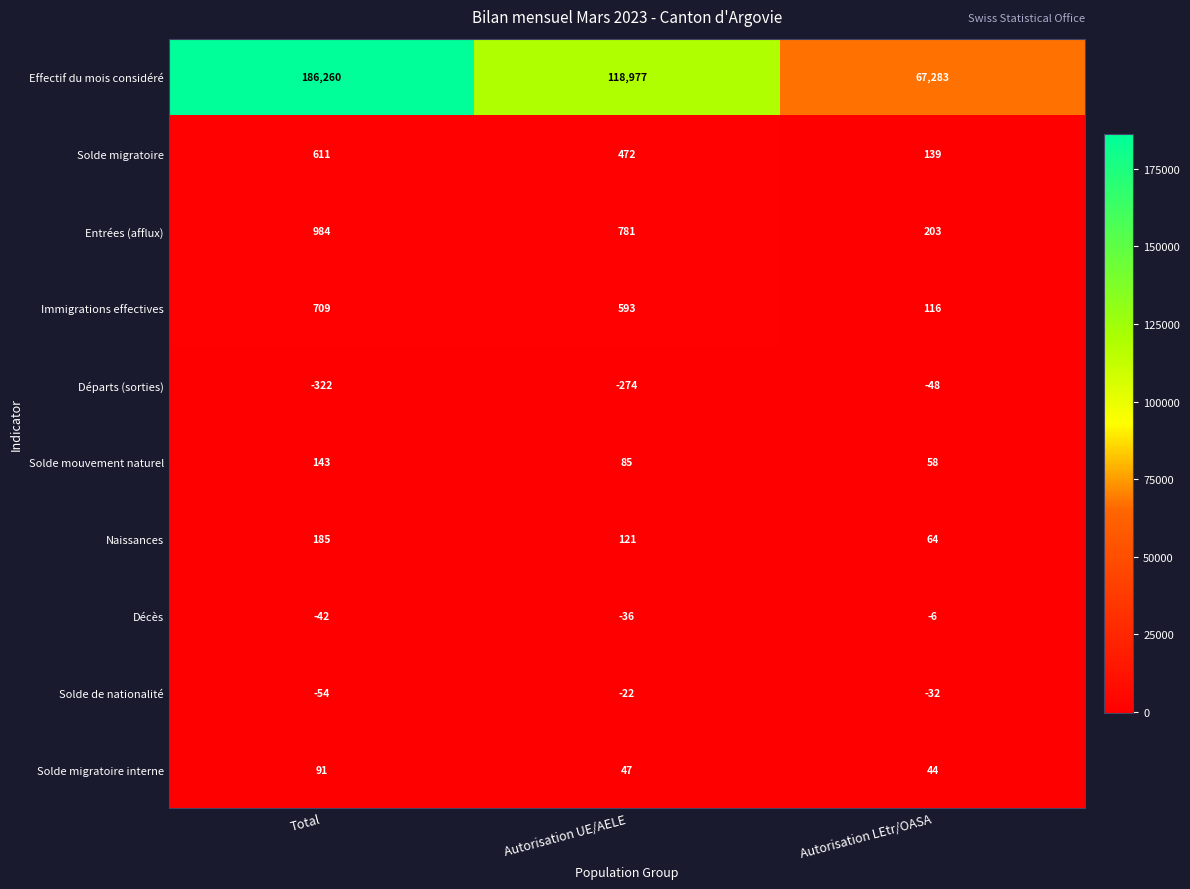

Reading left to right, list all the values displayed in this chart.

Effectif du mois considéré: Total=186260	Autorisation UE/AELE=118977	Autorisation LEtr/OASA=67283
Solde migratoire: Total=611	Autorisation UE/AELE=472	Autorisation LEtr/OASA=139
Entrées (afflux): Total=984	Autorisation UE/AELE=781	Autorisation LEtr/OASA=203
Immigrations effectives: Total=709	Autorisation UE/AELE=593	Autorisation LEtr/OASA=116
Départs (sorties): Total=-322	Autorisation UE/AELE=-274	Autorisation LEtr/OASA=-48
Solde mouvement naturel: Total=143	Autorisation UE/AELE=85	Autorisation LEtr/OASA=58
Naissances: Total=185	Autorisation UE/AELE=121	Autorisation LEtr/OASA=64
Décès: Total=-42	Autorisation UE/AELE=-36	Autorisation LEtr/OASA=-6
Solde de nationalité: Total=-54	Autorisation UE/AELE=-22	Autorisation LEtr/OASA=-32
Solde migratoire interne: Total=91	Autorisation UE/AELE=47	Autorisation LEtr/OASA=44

=-=-=

▶ Work to complete: Please write the records out again, swapping "chart" for "graph" and keeping everything else the same. Leave the pictures out.

▶ Exercise answer:
Reading left to right, list all the values displayed in this graph.

Effectif du mois considéré: Total=186260	Autorisation UE/AELE=118977	Autorisation LEtr/OASA=67283
Solde migratoire: Total=611	Autorisation UE/AELE=472	Autorisation LEtr/OASA=139
Entrées (afflux): Total=984	Autorisation UE/AELE=781	Autorisation LEtr/OASA=203
Immigrations effectives: Total=709	Autorisation UE/AELE=593	Autorisation LEtr/OASA=116
Départs (sorties): Total=-322	Autorisation UE/AELE=-274	Autorisation LEtr/OASA=-48
Solde mouvement naturel: Total=143	Autorisation UE/AELE=85	Autorisation LEtr/OASA=58
Naissances: Total=185	Autorisation UE/AELE=121	Autorisation LEtr/OASA=64
Décès: Total=-42	Autorisation UE/AELE=-36	Autorisation LEtr/OASA=-6
Solde de nationalité: Total=-54	Autorisation UE/AELE=-22	Autorisation LEtr/OASA=-32
Solde migratoire interne: Total=91	Autorisation UE/AELE=47	Autorisation LEtr/OASA=44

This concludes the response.